Thursday, March 20, 2008

Fine Art, Pop Art And Andy Warhol

Today and tomorrow I’m going to post in a very quick, superficial way about the use of pop images in the fine art world. It happened thirty or forty years ago and it’s happening now. But the use of images from pop culture in fine art now doesn’t feel quite the same as I remember it feeling back then. I don’t have a specific point for today and, to be honest, I don’t foresee a specific point emerging tomorrow. But I want to get this stuff posted as background in case I ever do think of something interesting to say on the topic.

By “fine art world” I’m just speaking in a practical way about artists, critics and fans who generally live and/or work in or around the New York art gallery scene and who generally see art as an end-in-itself, not as just or primarily a commercial tool. (Yes, even as a working definition there are problems here, but I’m trying to be quick and any quick definition is going to have problems.)

I once mentioned that growing up the artists I heard people talking about were Peter Max, Frank Frazetta, LeRoy Neiman and Andy Warhol. Of those artists, Andy Warhol is the only person who is typically associated with the fine art world and, thinking back, I believe people I knew always discussed Warhol at the same time as Roy Lichtenstein, who also was from the fine art world.

For today’s post I’m going to be talking about Andy Warhol. But, technically, I suppose I should be discussing Lichtenstein because Lichtenstein was doing pop stuff before Warhol.

Legend has it that Lichtenstein was doing abstract images when one of his young children showed him a comic book and said something like, “I bet you can’t draw as good as this, can you, Daddy?” To amuse his children, Lichtenstein did an oil painting of a comic book scene. [“Look, Mickey,” above] Looking at the completed painting, he liked the image and decided to explore the theme further. But I’m not going to talk about Lichtenstein because I’ve never read of him saying anything interesting about the conceptual content of his art. And if I talked about Lichtenstein I’d spend the entire post commenting on his practice of “borrowing” actual comic images created by actual comic artists and using them as his own with only minor alterations. I have mixed feelings about that but I’m just going to ignore the issue here and move on immediately to Andy Warhol.

Andy Warhol now and then did say interesting things about the conceptual content of his art.

I’m going to reproduce here a quote from the Wikipedia entry on Warhol and use this quote as a starting point tomorrow to discuss what Karen Kilimnik and others are doing today.

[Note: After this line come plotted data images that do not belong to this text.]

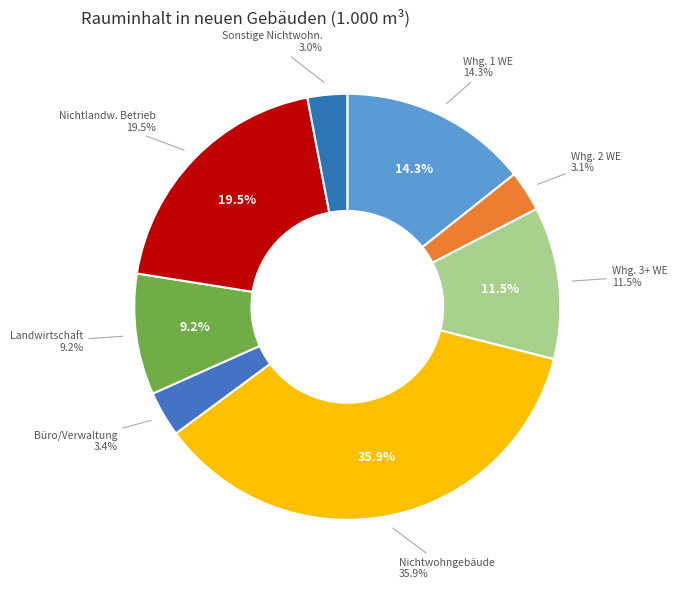

Is there any slice that represents more than half of the pie?

No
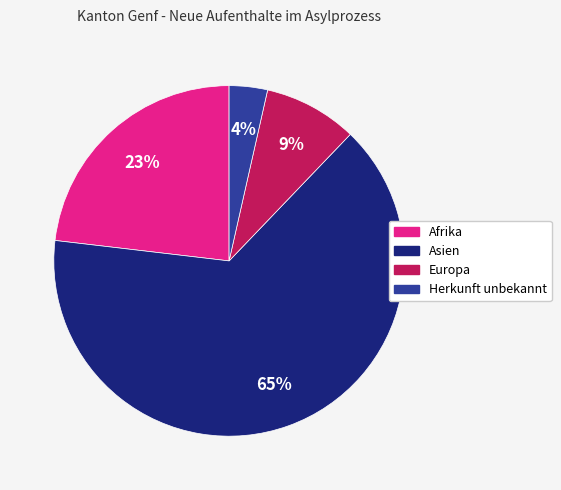

To the nearest percent, what is the average slice percentage?

25%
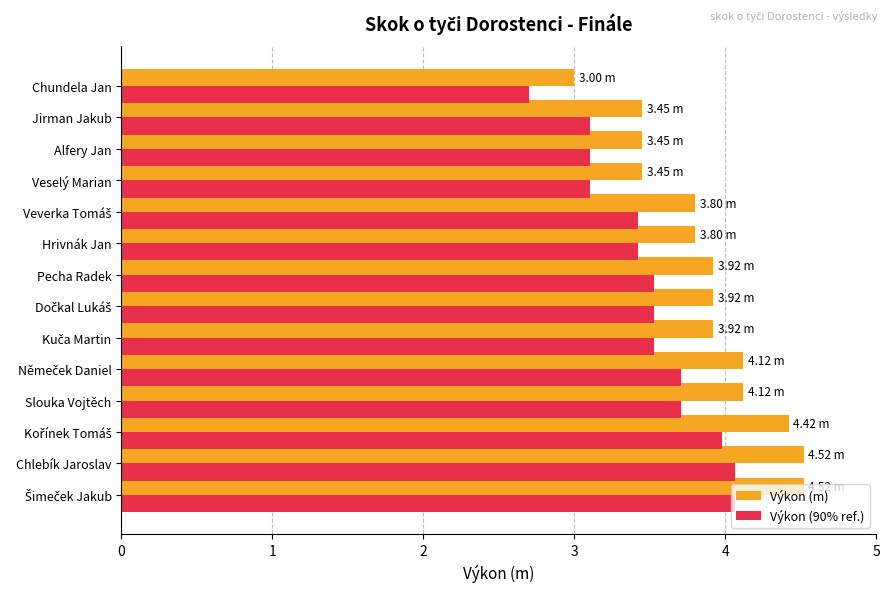

Which series has the largest range (max minus min)?

Výkon (m)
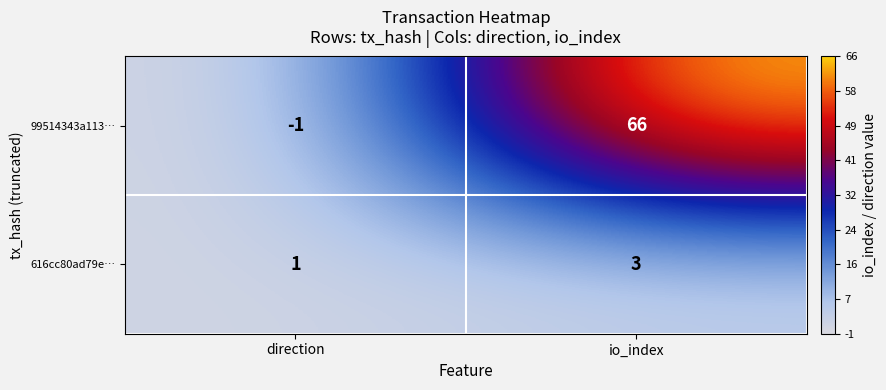

Reading left to right, what are all the values shown in this chart?

99514343a113…: -1	66
616cc80ad79e…: 1	3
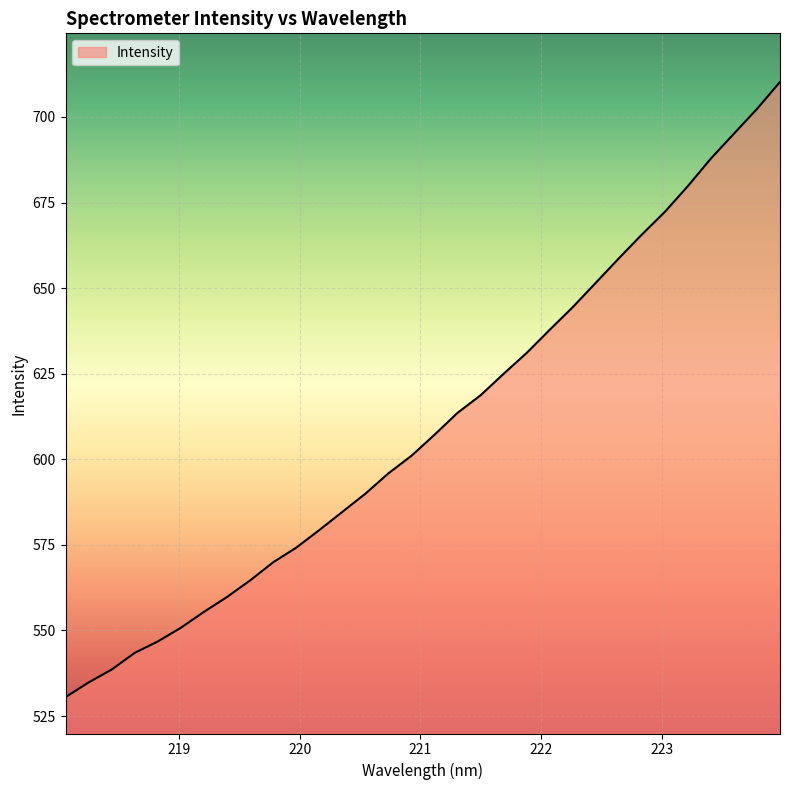

What is the sum of all values?

19521.2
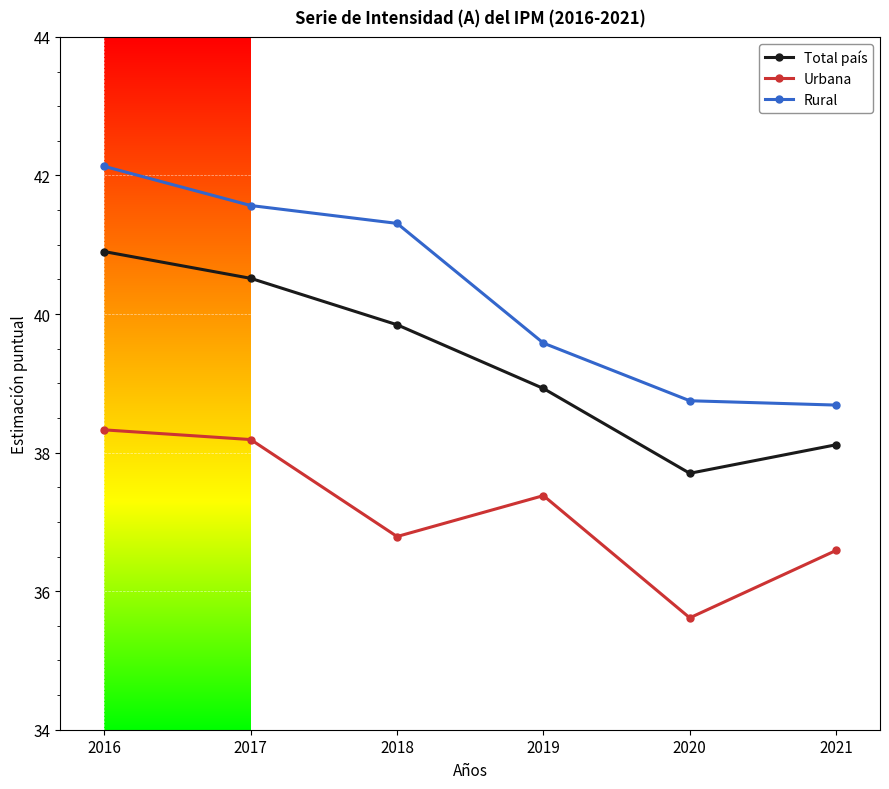

True or false: Total país and Urbana cross at least once.

False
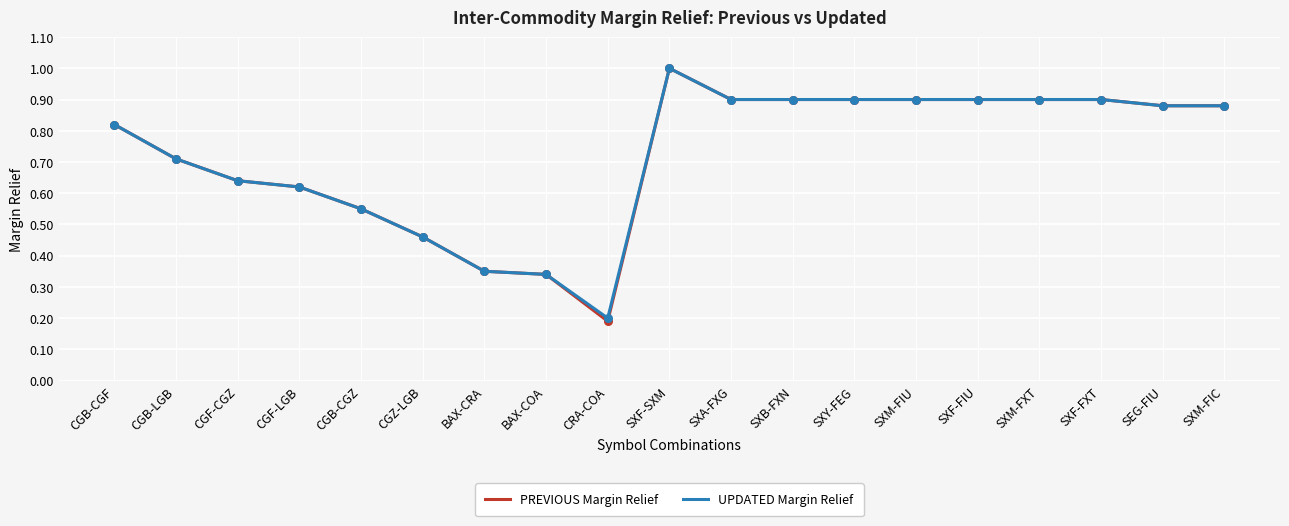

What are all the series names shown in the legend?

PREVIOUS Margin Relief, UPDATED Margin Relief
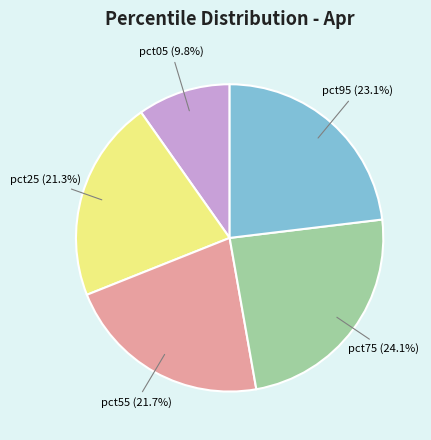

Is there any slice that represents more than half of the pie?

No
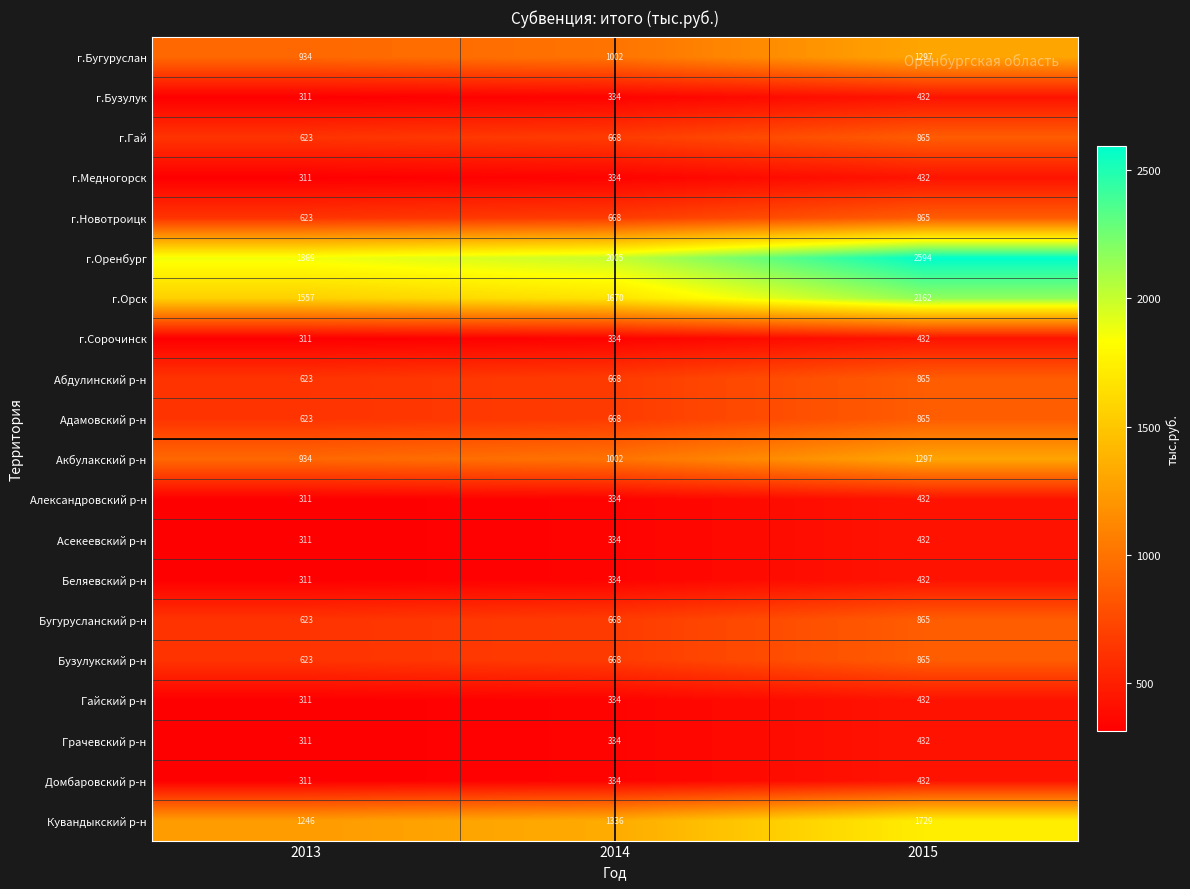

Count the number of data series in this chart.

20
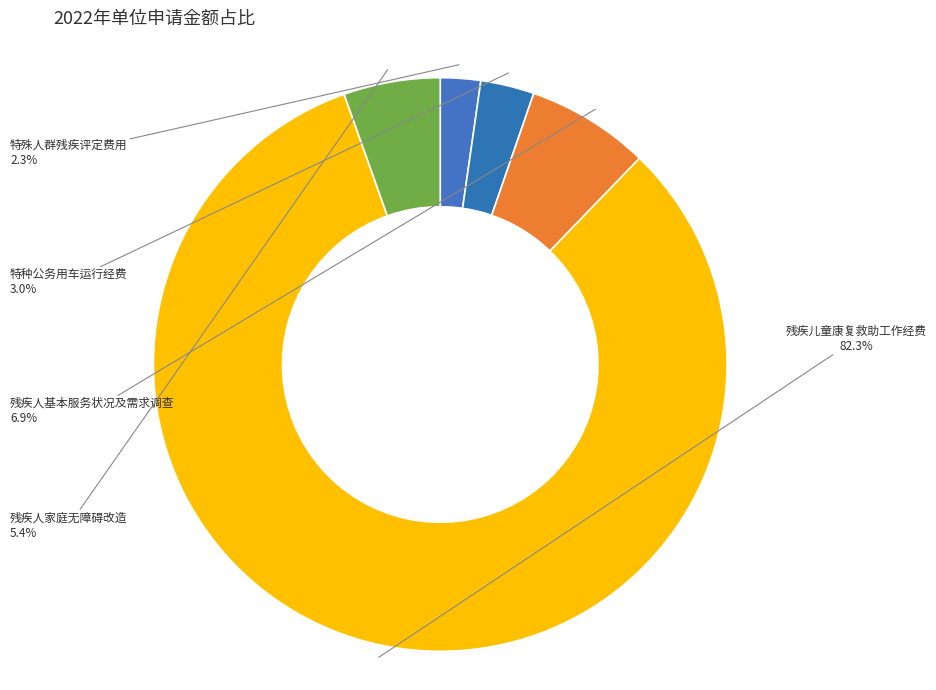

What percentage is the 残疾儿童康复救助工作经费 slice, to the nearest percent?

82%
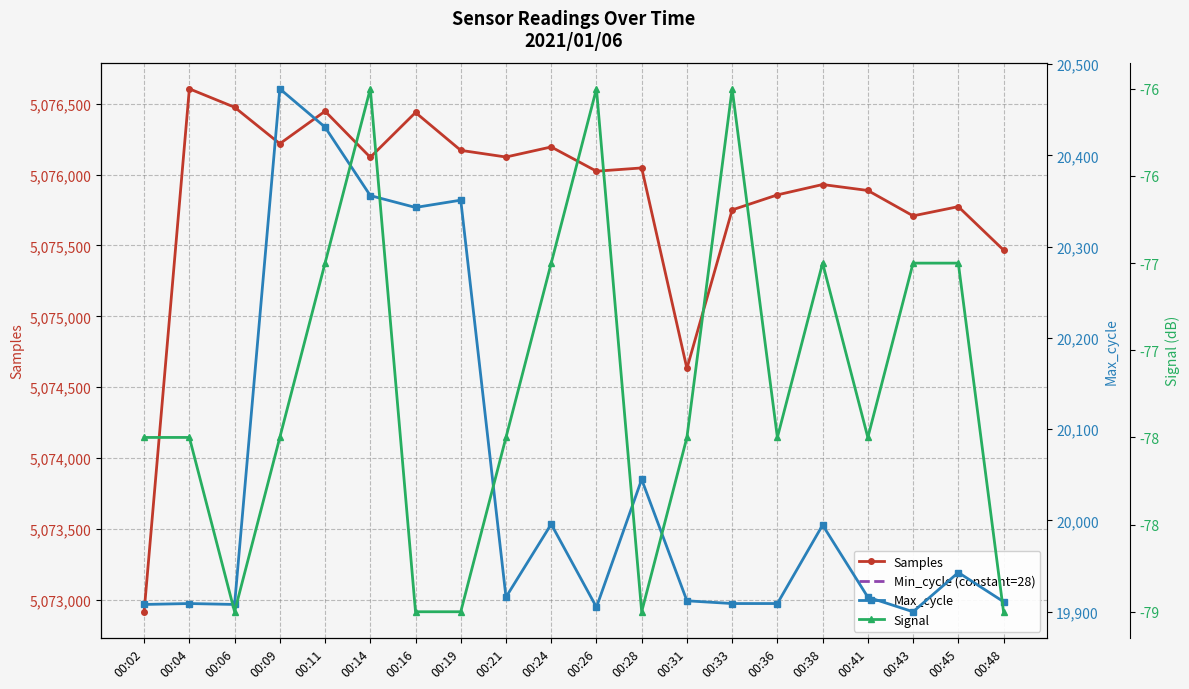

True or false: Samples and Signal intersect in this chart.

False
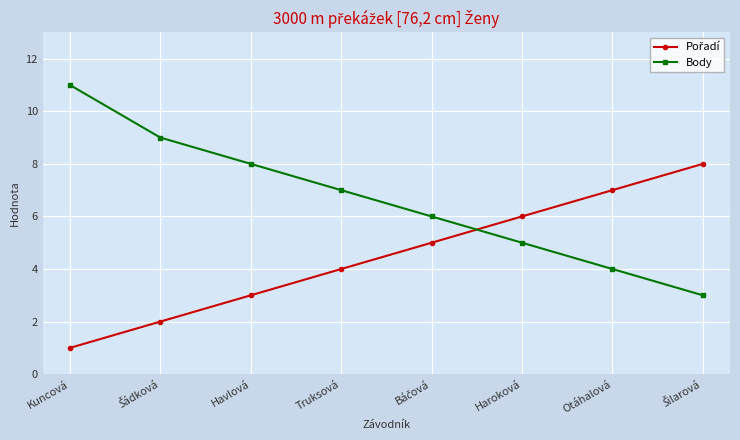

Which series has the largest total across all categories?

Body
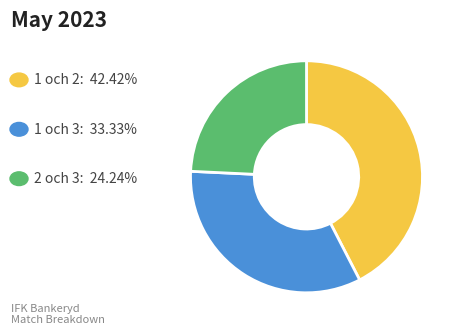

Is there any slice that represents more than half of the pie?

No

What's great about this country is that America started the tradition where the richest consumers buy essentially the same things as the poorest. You can be watching TV and see Coca Cola, and you know that the President drinks Coca Cola, Liz Taylor drinks Coca Cola, and just think, you can drink Coca Cola, too. A coke is a coke and no amount of money can get you a better coke than the one the bum on the corner is drinking. All the cokes are the same and all the cokes are good. Liz Taylor knows it, the President knows it, the bum knows it, and you know it.

That’s an interesting view and it creates an actual conceptual framework for Warhol’s work.

Almost always artists speak simply of the “power” of an image or style or technique. Artists usually speak simply of their “emotional reaction” to this or that image or style or technique. But we humans are conscious creatures. The stuff going on in our mind is both emotional and conceptual. The purely visual creation without an underlying conceptual continuity (to borrow Zappa’s typical term) is always going to be incomplete and, in a very real way, dehumanized and dehumanizing.

Besides, I also like this quote because the notion of a kind of all-encompassing consumerism defining America, all America from the bums in the street, to the normal person, to the celebrities and artists and up through and to the President, makes for an intriguing commentary on Warhol’s possibly most famous image of all:

Okay. Tomorrow I’m going to talk about this topic again, but focusing on Karen Kilimnik and others in the contemporary world. But I’ll probably be referring back to some of the stuff from today’s post. (I’m going to try and come up with a specific point to make, but I don’t feel any great confidence anything will present itself to me overnight.)